La gestione delle emergenze ha un costo
La nevicata ha richiesto l’intervento dei Vigili del Fuoco e di altre maestranze per il taglio e la rimozione dei rami. Un’operazione complessa e costosa, che continua a richiedere tempo e risorse. “Per un solo giorno di neve, ci siamo trovati a gestire situazioni di pericolo per i residenti e le automobili, oltre a costi imprevisti per rimborsi e rifacimento di strade e marciapiedi”, afferma Acri. Un circolo vizioso che mette in discussione l’efficacia di una gestione che si limita a rattoppare i problemi anziché affrontarli alla radice.
Un’arredo urbano inadeguato
I tronchi spezzati che sporgono dai marciapiedi sono un’immagine inaccettabile. La bellezza e la sicurezza del quartiere sono compromesse. “È indispensabile sostituire le alberature inadeguate con essenze più compatibili con l’ambiente urbano”, ribadisce Acri. Ma il problema non è solo estetico. La quotidianità di molti cittadini è segnata da piccole, ma significative difficoltà.

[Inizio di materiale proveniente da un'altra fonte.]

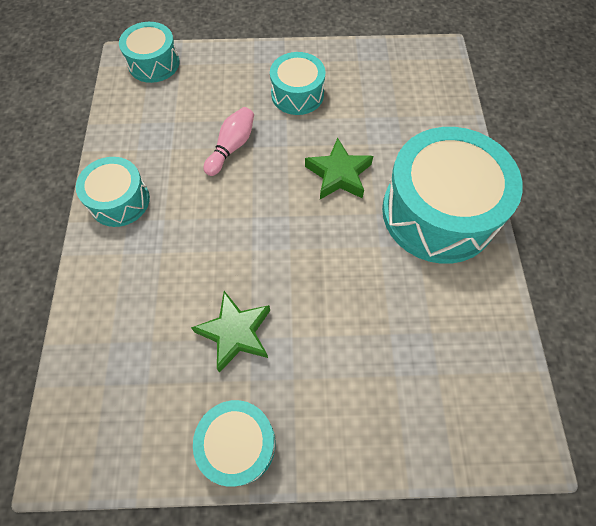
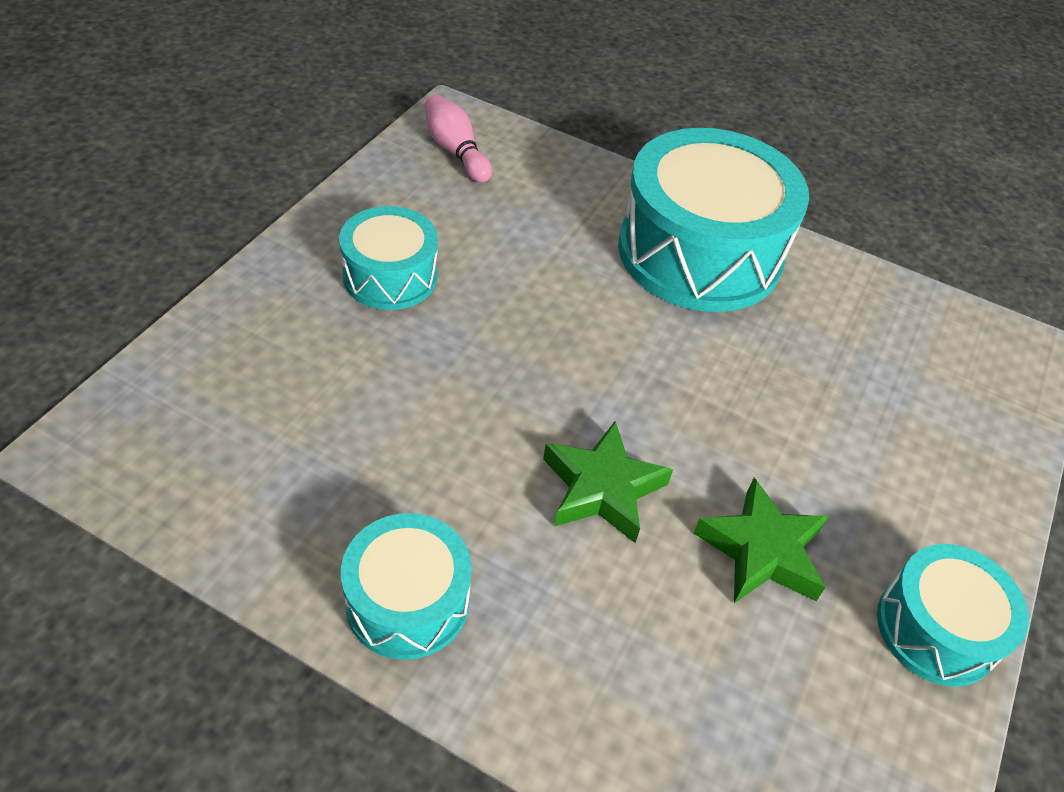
camera: 65 degrees left, 15 degrees down
(154, 63) = (134, 414): turquoise drum -> none
(231, 147) = (423, 398): pink bowling pin -> pink bowling pin (456, 151)
(339, 174) = (572, 308): green star -> green star (602, 488)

Acri racconta di un residente disabile che è costretto a percorrere la carreggiata di via Piancastelli, poiché i marciapiedi sono impraticabili e deformati dalle radici dei pini. Un ostacolo quotidiano che diventa simbolo di una città che non pensa a tutti i suoi abitanti. “È a lui, e a situazioni come la sua, che dovremmo prestare attenzione quando parliamo di sicurezza e decoro urbano”, conclude Acri.
La questione è chiara: è ora di smettere di affrontare il problema con misure temporanee e di iniziare a pensare a una pianificazione a lungo termine. La nevicata ha solo messo in evidenza una situazione già critica, e la comunità non può più aspettare. È tempo di un cambio di rotta deciso e senza compromessi.